During the middle Upper Palaeolithic, the remaining elvish tribes migrated into the New World, when the glacial ice had withdrawn and permitted travel over the ice bridge that had been a part of ancient Beringia. Some grey elves remained, carefully guarding ancient traditions and magic. Some elves settled in the north ("winter elves"); others settled in the deciduous forests beside the Mississippi valley and Great Lakes. These tribes became known as "wood elves." These elves would trade and shepherd human tribes who followed them. Like humans, their culture was primarily animistic, though as Palaeolithic waned, a pantheon of Elvish ancestor gods began to take shape.
- Main Article: Svirfneblin History
These subterranean peoples began to occupy deep caves in the earth in the early Upper Palaeolithic, hardly venturing to the surface even once a generation. They learned to mine and smelt base metals, skills that would be passed on to gnomes, a biological offshoot of svirfneblin at a much later time. Worshipping a bear god, the svirf were monotheistic in nature; through communication with elemental creatures, however, as the Palaeolithic closed they would develop some rudimentary magical abilities.
Kodar Gate Cultures
With the glacial ice sheet's cocooning of the Eurasian continent, a rift in natural space occurred that opened the Kodar Gate, an Astral Gate between Outer Earth and the Prime Material Plane. For generations until the gate closed, some thousands of years later, various humanoid peoples — orcish and goblinish — spread outwards into the Asian continent.

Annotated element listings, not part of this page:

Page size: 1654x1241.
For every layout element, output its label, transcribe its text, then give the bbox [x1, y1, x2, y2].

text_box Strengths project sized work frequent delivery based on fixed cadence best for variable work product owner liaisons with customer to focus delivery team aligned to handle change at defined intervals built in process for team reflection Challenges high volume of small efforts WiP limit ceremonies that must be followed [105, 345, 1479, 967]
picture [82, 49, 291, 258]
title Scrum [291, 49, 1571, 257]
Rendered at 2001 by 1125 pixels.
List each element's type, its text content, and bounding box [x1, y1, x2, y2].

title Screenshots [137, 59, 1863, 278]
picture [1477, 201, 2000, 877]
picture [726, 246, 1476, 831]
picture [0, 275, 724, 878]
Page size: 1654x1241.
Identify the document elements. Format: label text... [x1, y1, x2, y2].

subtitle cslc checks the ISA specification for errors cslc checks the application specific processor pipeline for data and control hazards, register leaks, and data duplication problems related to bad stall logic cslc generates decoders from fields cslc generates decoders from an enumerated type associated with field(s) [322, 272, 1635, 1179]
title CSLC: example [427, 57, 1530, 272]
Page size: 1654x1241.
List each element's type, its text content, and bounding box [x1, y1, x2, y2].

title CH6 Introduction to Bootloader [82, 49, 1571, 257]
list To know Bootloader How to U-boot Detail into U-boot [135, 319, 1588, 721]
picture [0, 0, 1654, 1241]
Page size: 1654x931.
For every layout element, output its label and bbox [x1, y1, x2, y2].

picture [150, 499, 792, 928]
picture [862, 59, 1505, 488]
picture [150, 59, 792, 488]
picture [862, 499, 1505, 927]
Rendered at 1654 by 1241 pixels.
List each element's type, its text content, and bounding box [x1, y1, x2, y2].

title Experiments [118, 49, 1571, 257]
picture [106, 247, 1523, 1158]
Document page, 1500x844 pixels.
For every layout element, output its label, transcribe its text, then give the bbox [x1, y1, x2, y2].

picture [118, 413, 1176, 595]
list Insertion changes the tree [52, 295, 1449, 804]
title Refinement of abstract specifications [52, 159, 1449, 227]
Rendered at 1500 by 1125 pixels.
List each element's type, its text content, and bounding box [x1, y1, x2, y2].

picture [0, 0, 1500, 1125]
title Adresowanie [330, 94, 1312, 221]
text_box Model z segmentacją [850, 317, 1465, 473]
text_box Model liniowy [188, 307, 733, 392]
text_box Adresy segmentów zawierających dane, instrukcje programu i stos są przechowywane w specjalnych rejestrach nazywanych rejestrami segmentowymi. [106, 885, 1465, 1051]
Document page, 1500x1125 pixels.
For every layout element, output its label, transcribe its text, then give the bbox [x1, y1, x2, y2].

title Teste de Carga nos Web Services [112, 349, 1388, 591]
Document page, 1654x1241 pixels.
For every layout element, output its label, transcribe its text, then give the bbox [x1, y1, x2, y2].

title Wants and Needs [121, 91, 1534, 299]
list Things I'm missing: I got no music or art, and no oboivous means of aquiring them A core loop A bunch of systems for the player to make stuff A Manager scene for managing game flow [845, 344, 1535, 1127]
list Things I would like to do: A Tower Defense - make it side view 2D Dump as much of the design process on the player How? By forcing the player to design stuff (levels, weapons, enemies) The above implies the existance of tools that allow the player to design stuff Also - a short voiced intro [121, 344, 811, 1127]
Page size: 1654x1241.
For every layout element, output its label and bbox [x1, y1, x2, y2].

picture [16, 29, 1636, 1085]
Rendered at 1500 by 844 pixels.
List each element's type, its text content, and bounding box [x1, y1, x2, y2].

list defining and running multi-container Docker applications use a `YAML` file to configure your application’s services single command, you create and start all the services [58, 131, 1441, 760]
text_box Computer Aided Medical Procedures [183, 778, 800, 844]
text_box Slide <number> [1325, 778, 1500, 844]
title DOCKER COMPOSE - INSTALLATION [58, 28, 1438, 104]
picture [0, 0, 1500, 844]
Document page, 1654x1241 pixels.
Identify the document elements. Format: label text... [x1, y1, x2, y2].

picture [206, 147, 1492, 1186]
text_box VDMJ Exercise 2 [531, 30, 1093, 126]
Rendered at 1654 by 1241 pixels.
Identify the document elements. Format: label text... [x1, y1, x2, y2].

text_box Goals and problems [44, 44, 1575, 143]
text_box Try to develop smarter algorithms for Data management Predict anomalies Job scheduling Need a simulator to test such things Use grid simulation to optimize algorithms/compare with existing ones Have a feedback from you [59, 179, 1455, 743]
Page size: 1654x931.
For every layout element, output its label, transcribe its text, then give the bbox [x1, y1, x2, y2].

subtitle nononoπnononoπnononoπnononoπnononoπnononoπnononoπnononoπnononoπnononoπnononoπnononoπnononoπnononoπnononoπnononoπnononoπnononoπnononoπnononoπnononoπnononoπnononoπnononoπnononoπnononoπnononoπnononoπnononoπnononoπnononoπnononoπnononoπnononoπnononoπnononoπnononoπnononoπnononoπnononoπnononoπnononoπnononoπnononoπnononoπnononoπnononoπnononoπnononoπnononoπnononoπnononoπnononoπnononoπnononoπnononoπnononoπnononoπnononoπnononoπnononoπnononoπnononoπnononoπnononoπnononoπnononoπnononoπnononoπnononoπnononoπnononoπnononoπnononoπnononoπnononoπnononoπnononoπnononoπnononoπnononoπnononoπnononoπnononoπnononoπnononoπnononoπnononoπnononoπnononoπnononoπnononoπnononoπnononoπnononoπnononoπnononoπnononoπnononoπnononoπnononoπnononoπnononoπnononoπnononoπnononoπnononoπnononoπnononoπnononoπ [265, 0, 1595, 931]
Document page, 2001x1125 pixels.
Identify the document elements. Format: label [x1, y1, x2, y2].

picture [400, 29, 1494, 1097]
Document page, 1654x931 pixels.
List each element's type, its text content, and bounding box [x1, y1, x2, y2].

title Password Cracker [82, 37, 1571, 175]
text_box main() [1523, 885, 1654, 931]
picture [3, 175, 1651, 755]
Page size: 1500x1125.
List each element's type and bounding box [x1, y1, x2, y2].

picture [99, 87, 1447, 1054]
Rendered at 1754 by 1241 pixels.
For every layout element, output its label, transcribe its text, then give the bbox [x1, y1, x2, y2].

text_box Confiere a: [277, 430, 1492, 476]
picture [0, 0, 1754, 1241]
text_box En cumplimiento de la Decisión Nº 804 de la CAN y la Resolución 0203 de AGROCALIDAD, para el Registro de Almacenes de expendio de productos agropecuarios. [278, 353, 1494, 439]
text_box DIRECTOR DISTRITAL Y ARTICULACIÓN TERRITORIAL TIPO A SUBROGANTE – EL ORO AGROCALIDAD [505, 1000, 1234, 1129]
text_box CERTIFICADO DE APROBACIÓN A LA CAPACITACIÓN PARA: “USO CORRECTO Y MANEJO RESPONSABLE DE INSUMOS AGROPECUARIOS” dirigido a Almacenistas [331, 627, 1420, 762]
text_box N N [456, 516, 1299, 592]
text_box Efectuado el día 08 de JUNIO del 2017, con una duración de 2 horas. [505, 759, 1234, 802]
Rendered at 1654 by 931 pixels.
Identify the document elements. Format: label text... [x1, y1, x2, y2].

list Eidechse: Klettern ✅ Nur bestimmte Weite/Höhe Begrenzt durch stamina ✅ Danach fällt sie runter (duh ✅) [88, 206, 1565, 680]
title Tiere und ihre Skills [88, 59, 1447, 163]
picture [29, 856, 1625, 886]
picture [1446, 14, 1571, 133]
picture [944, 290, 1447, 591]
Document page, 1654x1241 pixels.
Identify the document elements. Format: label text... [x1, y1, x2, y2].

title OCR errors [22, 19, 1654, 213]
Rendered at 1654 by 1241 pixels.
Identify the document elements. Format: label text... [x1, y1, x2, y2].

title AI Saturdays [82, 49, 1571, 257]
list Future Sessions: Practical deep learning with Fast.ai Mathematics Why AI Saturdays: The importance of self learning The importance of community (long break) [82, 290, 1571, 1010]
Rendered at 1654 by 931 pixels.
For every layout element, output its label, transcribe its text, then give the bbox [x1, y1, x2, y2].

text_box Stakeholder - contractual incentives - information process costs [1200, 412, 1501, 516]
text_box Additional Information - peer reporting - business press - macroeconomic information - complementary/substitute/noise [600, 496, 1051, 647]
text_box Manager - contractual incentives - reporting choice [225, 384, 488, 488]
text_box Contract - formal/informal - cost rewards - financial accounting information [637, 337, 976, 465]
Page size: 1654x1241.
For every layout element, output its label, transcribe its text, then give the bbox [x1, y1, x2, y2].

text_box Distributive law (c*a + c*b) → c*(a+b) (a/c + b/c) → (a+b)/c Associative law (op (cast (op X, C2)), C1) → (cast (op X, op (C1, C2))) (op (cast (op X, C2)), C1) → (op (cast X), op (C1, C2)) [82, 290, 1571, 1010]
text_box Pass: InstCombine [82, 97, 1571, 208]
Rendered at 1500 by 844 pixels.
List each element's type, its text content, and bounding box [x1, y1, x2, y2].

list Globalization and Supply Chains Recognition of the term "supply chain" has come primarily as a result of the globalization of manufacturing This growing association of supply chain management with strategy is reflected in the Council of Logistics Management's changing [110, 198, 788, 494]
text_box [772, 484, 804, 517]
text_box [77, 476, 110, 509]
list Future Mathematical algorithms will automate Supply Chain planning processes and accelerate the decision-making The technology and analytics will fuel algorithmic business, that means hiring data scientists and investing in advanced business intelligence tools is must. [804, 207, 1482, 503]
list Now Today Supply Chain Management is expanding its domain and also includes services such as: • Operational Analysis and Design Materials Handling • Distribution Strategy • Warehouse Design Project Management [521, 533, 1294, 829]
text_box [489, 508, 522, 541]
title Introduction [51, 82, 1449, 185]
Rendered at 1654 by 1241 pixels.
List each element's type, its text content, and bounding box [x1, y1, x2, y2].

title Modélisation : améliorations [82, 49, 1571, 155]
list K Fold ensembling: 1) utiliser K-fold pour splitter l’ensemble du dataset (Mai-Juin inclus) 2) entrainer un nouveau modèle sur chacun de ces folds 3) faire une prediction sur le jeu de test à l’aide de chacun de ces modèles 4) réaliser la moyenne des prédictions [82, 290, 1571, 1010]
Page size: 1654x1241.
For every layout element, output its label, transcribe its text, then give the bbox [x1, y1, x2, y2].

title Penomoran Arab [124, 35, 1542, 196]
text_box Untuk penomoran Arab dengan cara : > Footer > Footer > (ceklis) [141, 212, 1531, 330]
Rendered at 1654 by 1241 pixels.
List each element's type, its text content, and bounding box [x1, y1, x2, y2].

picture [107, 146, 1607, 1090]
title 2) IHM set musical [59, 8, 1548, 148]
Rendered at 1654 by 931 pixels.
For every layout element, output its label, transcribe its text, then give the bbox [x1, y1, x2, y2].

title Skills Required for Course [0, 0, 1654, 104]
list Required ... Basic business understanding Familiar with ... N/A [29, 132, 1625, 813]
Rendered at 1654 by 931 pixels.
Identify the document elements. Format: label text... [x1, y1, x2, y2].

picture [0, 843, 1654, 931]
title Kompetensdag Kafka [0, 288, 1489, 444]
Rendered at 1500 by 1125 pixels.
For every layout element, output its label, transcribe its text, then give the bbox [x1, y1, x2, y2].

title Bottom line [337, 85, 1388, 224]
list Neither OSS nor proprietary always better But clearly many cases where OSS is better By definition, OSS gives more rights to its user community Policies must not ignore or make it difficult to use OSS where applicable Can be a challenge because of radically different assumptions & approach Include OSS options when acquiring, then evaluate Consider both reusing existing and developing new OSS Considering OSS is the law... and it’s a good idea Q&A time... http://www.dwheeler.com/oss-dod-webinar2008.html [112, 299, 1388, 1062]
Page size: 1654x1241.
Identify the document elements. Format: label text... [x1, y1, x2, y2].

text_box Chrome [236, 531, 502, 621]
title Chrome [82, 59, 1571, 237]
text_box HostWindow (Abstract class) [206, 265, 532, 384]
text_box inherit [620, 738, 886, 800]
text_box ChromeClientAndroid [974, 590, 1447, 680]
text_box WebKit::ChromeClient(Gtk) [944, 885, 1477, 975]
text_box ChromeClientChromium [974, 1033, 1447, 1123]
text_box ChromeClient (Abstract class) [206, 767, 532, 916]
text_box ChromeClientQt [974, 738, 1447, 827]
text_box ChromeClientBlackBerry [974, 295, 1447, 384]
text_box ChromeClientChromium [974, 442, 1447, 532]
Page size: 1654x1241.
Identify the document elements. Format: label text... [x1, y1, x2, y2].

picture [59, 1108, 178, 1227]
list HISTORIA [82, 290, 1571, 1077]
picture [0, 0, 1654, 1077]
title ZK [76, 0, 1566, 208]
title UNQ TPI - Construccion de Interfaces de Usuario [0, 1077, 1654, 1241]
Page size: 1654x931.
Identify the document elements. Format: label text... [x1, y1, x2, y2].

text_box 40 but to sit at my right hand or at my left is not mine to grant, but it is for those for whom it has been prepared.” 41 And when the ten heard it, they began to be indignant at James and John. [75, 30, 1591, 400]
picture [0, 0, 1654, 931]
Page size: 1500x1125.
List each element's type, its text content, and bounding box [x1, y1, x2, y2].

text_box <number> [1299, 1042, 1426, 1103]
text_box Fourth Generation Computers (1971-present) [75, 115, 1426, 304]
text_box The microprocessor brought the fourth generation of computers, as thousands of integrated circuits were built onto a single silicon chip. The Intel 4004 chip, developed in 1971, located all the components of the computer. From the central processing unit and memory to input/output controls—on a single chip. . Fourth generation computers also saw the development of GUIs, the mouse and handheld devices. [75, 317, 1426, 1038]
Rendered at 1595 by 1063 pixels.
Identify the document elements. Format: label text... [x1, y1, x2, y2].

Consisting of hundreds of tribes, these formed a string of non-human cultures stretching from the Ural Mountains to the Pacific Ocean. Many formed complex social structures that would later threaten to destroy human lands much nearer to the modern day. Their belief systems depended largely upon totemism and animal worship.
- Main Article: Dwarven History
According to dwarven myth, the Kodar Gate would ultimately be closed by Ymir, three millennia after his arrival into the game world (c.17,500 BC). During his travels, he established giantish clans in many parts of the world. By— by which time he had seen all and was determined to sacrifice himself in order to bring a new people forth. He determined that by closing the gate, he would gain the enmity of three brothers, lesser gods named Odin, Vili and Ve. These three slaughtered Ymir, whose blood caused an immense flood that warmed the land and ended the Ice Age. From the melting of the ice there appeared a great lake in central Asia.
The god Odin, repentent after his committing of murder, brought the dwarves out Ymir's blood and gave them the breath of life. Together with Ve and Vili, they gave great wisdom to the dwarves — and later to humans, gnomes and other races. The dwarves meanwhile settled by the lake in central Asia and rapidly expanded their culture, destroying the orcs, hobgoblins and goblins all about, in many great wars. Though legend, this is all true in the game world.